• ACTIVITY: An exact copy is the goal: every line from the one containing "- rolling pin" to the end of the material below, pictures excluded.

• MATERIAL SHOWN:
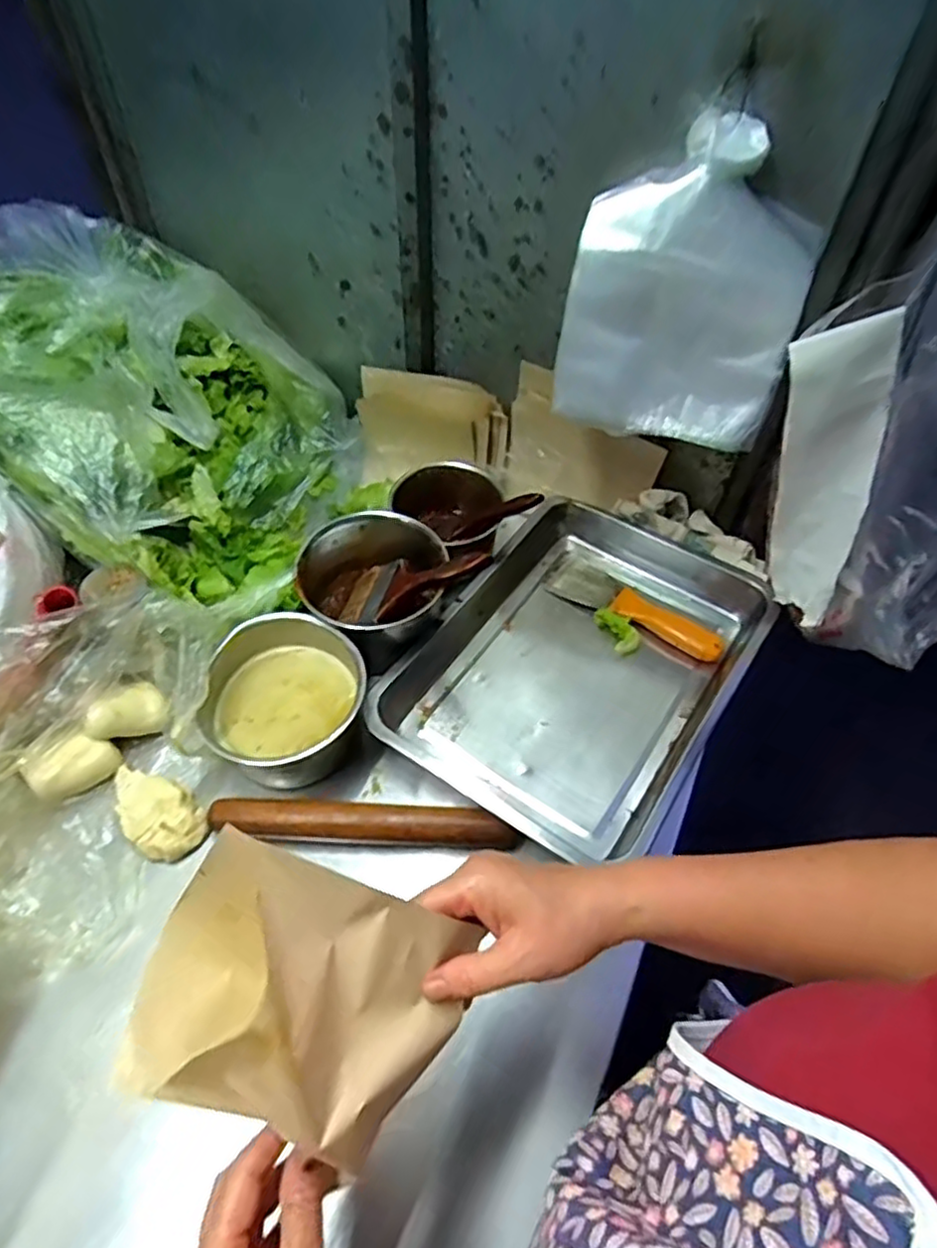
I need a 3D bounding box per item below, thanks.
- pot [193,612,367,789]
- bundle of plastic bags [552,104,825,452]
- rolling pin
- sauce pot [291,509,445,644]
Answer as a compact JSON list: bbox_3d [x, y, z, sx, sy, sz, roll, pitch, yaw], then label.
[{"bbox_3d":[-0.168,0.079,0.666,0.146,0.088,0.160,-7,52,-6],"label":"pot"},{"bbox_3d":[0.201,-0.306,0.641,0.197,0.216,0.127,16,53,13],"label":"bundle of plastic bags"},{"bbox_3d":[-0.092,0.173,0.611,0.265,0.030,0.028,4,51,3],"label":"rolling pin"},{"bbox_3d":[-0.101,-0.042,0.739,0.149,0.095,0.141,0,51,0],"label":"sauce pot"}]

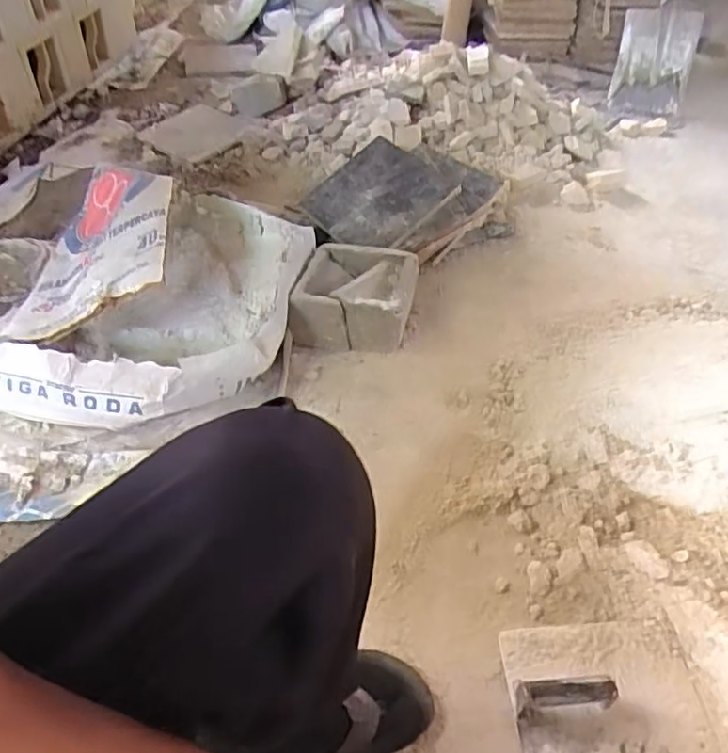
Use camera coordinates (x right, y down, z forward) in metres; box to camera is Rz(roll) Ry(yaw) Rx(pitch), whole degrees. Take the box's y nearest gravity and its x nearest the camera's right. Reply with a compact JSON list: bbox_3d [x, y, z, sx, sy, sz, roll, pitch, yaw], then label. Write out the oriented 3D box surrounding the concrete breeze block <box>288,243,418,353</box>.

• ANSWER SECTION:
- rolling pin
- sauce pot [291,509,445,644]
Answer as a compact JSON list: bbox_3d [x, y, z, sx, sy, sz, roll, pitch, yaw], then label.
[{"bbox_3d":[-0.168,0.079,0.666,0.146,0.088,0.160,-7,52,-6],"label":"pot"},{"bbox_3d":[0.201,-0.306,0.641,0.197,0.216,0.127,16,53,13],"label":"bundle of plastic bags"},{"bbox_3d":[-0.092,0.173,0.611,0.265,0.030,0.028,4,51,3],"label":"rolling pin"},{"bbox_3d":[-0.101,-0.042,0.739,0.149,0.095,0.141,0,51,0],"label":"sauce pot"}]

Use camera coordinates (x right, y down, z forward) in metres; box to camera is Rz(roll) Ry(yaw) Rx(pitch), whole degrees. Take the box's y nearest gravity and its x nearest the camera's right. Reply with a compact JSON list: bbox_3d [x, y, z, sx, sy, sz, roll, pitch, yaw], then label. Write out the oriented 3D box surrounding the concrete breeze block <box>288,243,418,353</box>.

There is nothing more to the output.